A diferencia de otros montajes más complejos en niveles, este belén se construye en un solo plano, aunque con una clara jerarquía visual. En la parte trasera, ligeramente elevada, se alza una iglesia que domina la escena. Bajo ella, María Dolores ha recreado un entramado de callejuelas alpujarreñas, empedradas una a una, en las que se suceden viviendas típicas de la zona, cuidadosamente construidas y llenas de detalles.

Las casas destacan por su blancura característica, las terrazas tradicionales, chimeneas, portones antiguos de madera y una cuidada ambientación con cortinas alpujarreñas, mantas y elementos cotidianos, que remiten directamente a los pueblos de esta comarca granadina. Todo el suelo de la parte baja del belén está también empedrado, reforzando la sensación de estar paseando por un pequeño núcleo rural.

En el lado derecho, el paisaje se vuelve más abrupto y da paso a la zona de montaña, mientras que al fondo del conjunto avanzan los Reyes Magos, caminando por el desierto en su camino hacia el Nacimiento. Por esa misma parte serpentea una acequia o río con agua en movimiento, gracias a una pequeña bomba que aporta vida y dinamismo a la escena.

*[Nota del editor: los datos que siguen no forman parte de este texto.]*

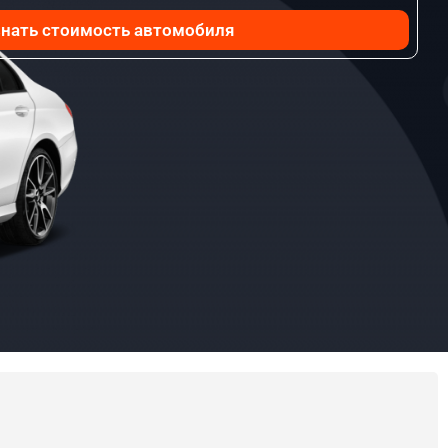
нать стоимость автомобиля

En la zona baja derecha, María Dolores ha recreado un huerto, donde distintos hortelanos trabajan la tierra, aportando una escena cotidiana y muy ligada a la tradición agrícola. Entre los detalles más singulares del belén destacan unas chumberas, elaboradas de forma artesanal con corcho procedente de bandejas de fruta, un ejemplo claro de creatividad y aprovechamiento de materiales.
La artesanía es, de hecho, uno de los grandes valores de este belén. Todas las construcciones y la mayoría de los alimentos presentes en los distintos puestos —panadería, alfarería, carnicería y otros— están hechos a mano, uno a uno, por su autora. María Dolores ha trabajado en solitario en este montaje desde el mes de agosto, recordando con humor el calor del verano mientras daba forma a una escena que hoy respira invierno y Navidad.
El conjunto se completa con un fondo azul con nubes, que recrea un cielo pintado íntegramente a mano y que envuelve la escena con una sensación de amplitud y calma.
El belén de María Dolores no solo recrea un Nacimiento, sino también una memoria personal: la de su abuela, que vivía en la Alpujarra, y que sirve de inspiración para un trabajo minucioso, paciente y profundamente ligado a la tierra y a la tradición.